[Begin Supplied text]

Wayne Hamilton Black (born 17 November 1973) is a former professional tennis player from Zimbabwe. The son of former player Don Black, Black turned professional in 1994 and reached his highest singles ranking of 69 on 30 March 1998. He is the younger brother of fellow ATP Tour player Byron Black, with the pair forming the mainstay of the Zimbabwe Davis Cup team for over a decade.  

Black struggled for consistency in his singles game and by the new millenium had converted to a doubles specialist, in which he experienced greater success. He won two men's doubles Grand Slam titles at the 2001 U.S. Open and 2005 Australian Open with compatriot Kevin Ullyett, as well as two Grand Slam mixed doubles titles at the 2002 French Open and 2004 Wimbledon with sister Cara Black.

He reached his career-high doubles ranking of 4 on 31 January 2005, following his second Grand Slam title win, and retired from professional play in 2005.

Early life and education
Black and his siblings Byron and Cara were drilled in tennis from a young age by their father; they frequently played at least an hour of tennis before the school day began, another hour after school, followed by a third hour once homework had been completed.

[End Supplied text]

Task goal:
Copy the Wayne Black biography word for word, from start to finish. You won't need the records that follow.

[Begin Listed records]

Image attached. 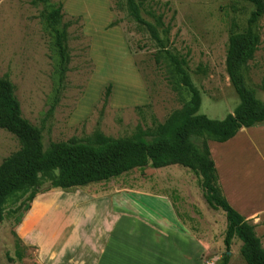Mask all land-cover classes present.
<instances>
[{"label":"rangeland","instance_id":"rangeland-1","mask_svg":"<svg viewBox=\"0 0 264 264\" xmlns=\"http://www.w3.org/2000/svg\"><path fill=\"white\" fill-rule=\"evenodd\" d=\"M141 1L146 22L153 23L147 15L151 11L169 28L167 37L159 30L161 43L133 21L125 0L99 1L107 12L88 14L107 20L98 29L89 24L92 20L63 10L62 23L70 24L66 40L70 62L61 78L54 36L40 18L45 7L32 5L31 0H0V78L13 85L22 116L40 129L44 149L52 142L85 139L95 131L127 138L138 128L153 130L164 123L190 99L171 56L186 61V73L201 98L199 115L219 121L233 114L239 99L225 70L228 39L246 31L253 7L240 0ZM113 30L115 35L106 36ZM254 31L261 43L243 76L255 98L264 103V15ZM108 85L111 93L104 105ZM235 144L229 145L225 162L221 158L223 165L231 170L233 163L249 170L252 180H264L254 155L251 162L240 153L233 157ZM210 146L224 150L222 144ZM18 148L16 139L0 130V164ZM252 163L258 170L255 177ZM199 180L188 169L169 166L133 170L83 188L50 190L36 196L19 225L16 215H7L19 204L13 197L0 223V264H162V258L144 253L148 247L154 254L158 249L151 231L144 230V219L191 234L205 248L202 264H220L227 252L228 264H245L237 239L226 251L225 216L207 207ZM169 242V255L177 261L184 246Z\"/></svg>","mask_w":264,"mask_h":264},{"label":"trees","instance_id":"trees-1","mask_svg":"<svg viewBox=\"0 0 264 264\" xmlns=\"http://www.w3.org/2000/svg\"><path fill=\"white\" fill-rule=\"evenodd\" d=\"M240 1L250 4L253 11L247 20L246 31L229 37L225 59V70L239 104L233 114L219 121L198 114L201 98L186 73V61L171 56V63L190 99L173 111L164 123L156 125L153 130L138 128L127 138L114 139L95 131L85 139L52 142L44 149L40 129L22 116L13 85L8 79L0 78V130L11 134L19 146L0 164V223L6 216V204L13 197L19 204L7 215H16L15 224L19 225L36 196L47 191L105 183L133 170L180 166L200 178L199 186L207 207L224 214L223 245L226 251L230 250L233 239H237L241 243L239 255L245 264H264V250L256 236V226L226 202L208 148V142L223 144L233 139L242 128L264 124V103L255 98L243 76L245 65L253 59L261 43L254 28L264 15V0ZM31 3L45 7L40 18L54 36L62 78L70 62L66 44L70 24L62 23L64 14L60 3L56 7L49 4L50 0H31ZM125 3L133 21L145 27L156 43L162 42L159 30L167 37L169 28L164 27L161 15L155 16L148 11L153 23L146 22L141 17L143 1L125 0ZM110 93L108 85L102 97L104 105ZM228 260L226 254L220 264H228Z\"/></svg>","mask_w":264,"mask_h":264},{"label":"crops","instance_id":"crops-1","mask_svg":"<svg viewBox=\"0 0 264 264\" xmlns=\"http://www.w3.org/2000/svg\"><path fill=\"white\" fill-rule=\"evenodd\" d=\"M87 1L88 0H61V6L64 12L72 16L81 15L84 21L92 20L89 24L95 26L97 29L98 27L104 28V26L107 25V20H94V18L89 17L88 14L98 12L104 14L107 10L104 7L98 6L100 0H91L89 3H87ZM115 33V30H113V32H109L106 36L115 35ZM118 90L121 91L122 89ZM124 90L122 91L124 92ZM113 91L115 92V88ZM235 141V148L231 150L233 157L236 158V153H240L245 162H251V160L253 161L252 157L254 155L255 158L261 162L262 173V169L264 170V124L242 128L233 139L222 144L224 150L221 151L219 149L211 150V142H208L210 156L211 159H214L216 162L214 166L226 202L236 213L256 226L255 233L256 236L260 238L261 247L264 250V180L261 179L258 181L260 177L257 180H252V174L249 170L242 169L239 166L234 167L233 163L231 170H228V164L225 163L223 165L222 163L223 161L225 162V158L227 157L224 154L231 149L229 145ZM250 154H252V156ZM238 159L240 160L241 158L238 157ZM244 161L240 163H245ZM250 167L253 169L252 172L255 177V172L258 170L254 167L253 163ZM228 183L232 185L228 187ZM130 217L132 218V216ZM143 224L146 232L151 231L152 242L158 241L157 254L152 253L150 247L146 248L144 253L162 258V264H202L200 258L205 248L202 247L201 243H197L198 241L193 239L191 234L187 235L186 233H181L162 223H150L145 219ZM169 240L184 246L182 251H178L177 261H173L174 258L169 255L171 250L168 246V244H170ZM148 243L147 241L146 244Z\"/></svg>","mask_w":264,"mask_h":264},{"label":"water","instance_id":"water-1","mask_svg":"<svg viewBox=\"0 0 264 264\" xmlns=\"http://www.w3.org/2000/svg\"><path fill=\"white\" fill-rule=\"evenodd\" d=\"M226 254H227V256L229 255V253H228V252H227Z\"/></svg>","mask_w":264,"mask_h":264}]
</instances>
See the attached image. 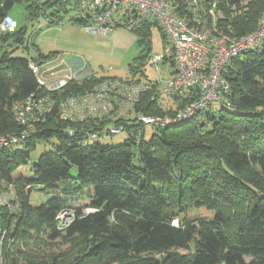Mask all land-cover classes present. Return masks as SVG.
Masks as SVG:
<instances>
[{
    "label": "trees",
    "instance_id": "1",
    "mask_svg": "<svg viewBox=\"0 0 264 264\" xmlns=\"http://www.w3.org/2000/svg\"><path fill=\"white\" fill-rule=\"evenodd\" d=\"M21 1L0 0V13L9 14ZM25 1L39 18L38 5ZM205 2L216 3V28L231 38L251 34L264 9V0ZM54 16L48 26L60 23ZM148 28L131 31L148 37ZM24 42V28L17 23L13 33L0 35V136L17 138L0 148V191H13V208L0 207L6 264H37L28 240L41 233L50 240L64 236L86 243L81 260L72 264H264V39L224 67L229 107L218 104L190 119L152 126L147 140L140 115L173 117L190 99L166 95L179 107L164 109L157 83L92 74L49 92L38 85L29 61L55 57H13L9 48ZM31 42L26 40V50ZM170 64L175 69L173 59ZM101 88L106 100L117 98L113 106L132 104L133 124L102 110L82 119L60 118L61 102ZM31 95L54 104L23 135L11 106ZM110 127L128 133L124 143L99 141L111 135ZM50 139L56 141L54 150L30 167L35 143ZM34 189L50 198L31 206ZM86 209L95 212L85 214ZM63 211L74 219L60 230L57 217Z\"/></svg>",
    "mask_w": 264,
    "mask_h": 264
},
{
    "label": "built area",
    "instance_id": "2",
    "mask_svg": "<svg viewBox=\"0 0 264 264\" xmlns=\"http://www.w3.org/2000/svg\"><path fill=\"white\" fill-rule=\"evenodd\" d=\"M29 1L38 5L39 18L44 17L45 9L56 7L69 21L93 35L104 36L117 28L135 30L145 24L155 25L163 33L164 39L171 47L175 69L162 92L167 96L189 98L190 101L173 117L140 115L139 121L147 126L164 127L190 119L218 104L229 107V86L222 78L224 67L230 59L255 48L264 39L263 27L240 38H231L221 33L216 28V3L205 0ZM45 4L50 6L45 7ZM2 7L0 4V8ZM45 19L48 23L49 16ZM53 19L60 21L57 16ZM15 29L16 21L12 16L0 13V35L13 33ZM161 61V57H155L150 61L156 71ZM54 63L50 60L41 64L29 61V68L36 76L38 85L49 92L59 91L68 82L73 80L79 82L91 75L82 61L70 62L68 68L65 67L66 64ZM61 65L65 68L61 69L60 73L64 74L57 76L59 72L55 69L62 67ZM103 90L101 88L100 91L88 96L67 98L59 105L60 118L66 120L78 116L77 118L82 119L97 116L101 110L107 111L109 107L111 108V103L105 99ZM53 104V100L39 99L34 95L12 104L11 113L15 122L22 128V134L26 135L35 122L50 112ZM108 133L114 135L119 132L111 129ZM95 138V135H91V139ZM16 140L14 135L0 136V148L15 143ZM12 192V189L7 192L0 191V207L13 208ZM93 212H95L93 209L84 211L85 214ZM73 219L70 211L61 212L57 217L59 229H65ZM5 238L6 230L0 228V264H6L3 258Z\"/></svg>",
    "mask_w": 264,
    "mask_h": 264
},
{
    "label": "rangeland",
    "instance_id": "3",
    "mask_svg": "<svg viewBox=\"0 0 264 264\" xmlns=\"http://www.w3.org/2000/svg\"><path fill=\"white\" fill-rule=\"evenodd\" d=\"M27 4V1L22 0L9 11L10 16L18 24V28H24L25 37V42L22 46L9 48L13 57L35 58L38 53L42 55L51 54L56 58L54 60L56 62L52 63L56 65L66 64L65 67L67 68L70 62L82 61L86 70L95 77H113L124 81L134 78L140 79L143 84L148 82L157 83L156 92L159 93L160 99L167 98L163 94L162 88L166 81L172 77L174 68L170 61L173 59V54L169 42L164 39L163 33L155 25L149 26L148 37H143L135 31L124 28H117L104 36L93 35L83 31L79 25L69 21L67 16L58 11L56 7L45 9V15L42 19L34 18L32 12L26 9ZM243 5H247L246 2ZM53 13H57L56 16L60 18V23L48 26L45 18ZM262 27L264 28V9L257 27L252 33ZM28 38L32 42L26 50V40ZM155 57L166 58V61L159 62L158 71L154 69L150 62ZM134 68L139 70L135 75L131 72ZM55 70L59 72L57 76L64 74V72L60 73L61 68L59 67ZM88 95L90 94L86 93L79 97ZM171 100H163L166 103L163 106L164 109L176 110L179 107L175 100ZM107 101L111 103V108L109 107L104 112L105 114L112 112V117L121 116L130 120V123L133 124L132 121L136 118V115L133 112L132 104L125 103L122 105L117 103L115 107L113 105L118 100L113 95H109ZM74 117H76L75 120L78 119V116ZM134 124H137L136 120ZM111 129H116L119 133L102 136L99 141L110 146L124 143L128 133L113 127H110L108 131ZM141 131L143 139L147 140L153 133V127L144 126ZM140 137L141 135L138 134L136 138ZM55 144L56 141L54 139L37 141L35 150L30 154L29 166L31 167L36 163L39 156L44 152L54 150ZM70 174L76 176L77 169L72 168ZM2 187L4 188L3 185ZM2 192H7V190H2ZM49 198L50 195L48 193L34 189L30 194L29 201L31 206H39ZM81 241V239L70 240L64 236L56 240H50L45 234L41 233L37 238L33 237L28 240V244L33 249L31 253L35 255L37 264H72L77 260H81L83 249L86 247L84 246L86 243H81ZM19 245L21 248L22 244ZM20 263L23 264L19 261Z\"/></svg>",
    "mask_w": 264,
    "mask_h": 264
},
{
    "label": "crops",
    "instance_id": "4",
    "mask_svg": "<svg viewBox=\"0 0 264 264\" xmlns=\"http://www.w3.org/2000/svg\"><path fill=\"white\" fill-rule=\"evenodd\" d=\"M56 58H53L52 60H50L51 62H56V61H54ZM54 66H56V65H54ZM53 66V67H54ZM63 66V65H62ZM64 67V66H63ZM63 67H59V68H61V69H63ZM58 68V67H57ZM65 68V67H64Z\"/></svg>",
    "mask_w": 264,
    "mask_h": 264
}]
</instances>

[End Listed records]

Correct output:
Wayne Hamilton Black (born 17 November 1973) is a former professional tennis player from Zimbabwe. The son of former player Don Black, Black turned professional in 1994 and reached his highest singles ranking of 69 on 30 March 1998. He is the younger brother of fellow ATP Tour player Byron Black, with the pair forming the mainstay of the Zimbabwe Davis Cup team for over a decade.  

Black struggled for consistency in his singles game and by the new millenium had converted to a doubles specialist, in which he experienced greater success. He won two men's doubles Grand Slam titles at the 2001 U.S. Open and 2005 Australian Open with compatriot Kevin Ullyett, as well as two Grand Slam mixed doubles titles at the 2002 French Open and 2004 Wimbledon with sister Cara Black.

He reached his career-high doubles ranking of 4 on 31 January 2005, following his second Grand Slam title win, and retired from professional play in 2005.

Early life and education
Black and his siblings Byron and Cara were drilled in tennis from a young age by their father; they frequently played at least an hour of tennis before the school day began, another hour after school, followed by a third hour once homework had been completed.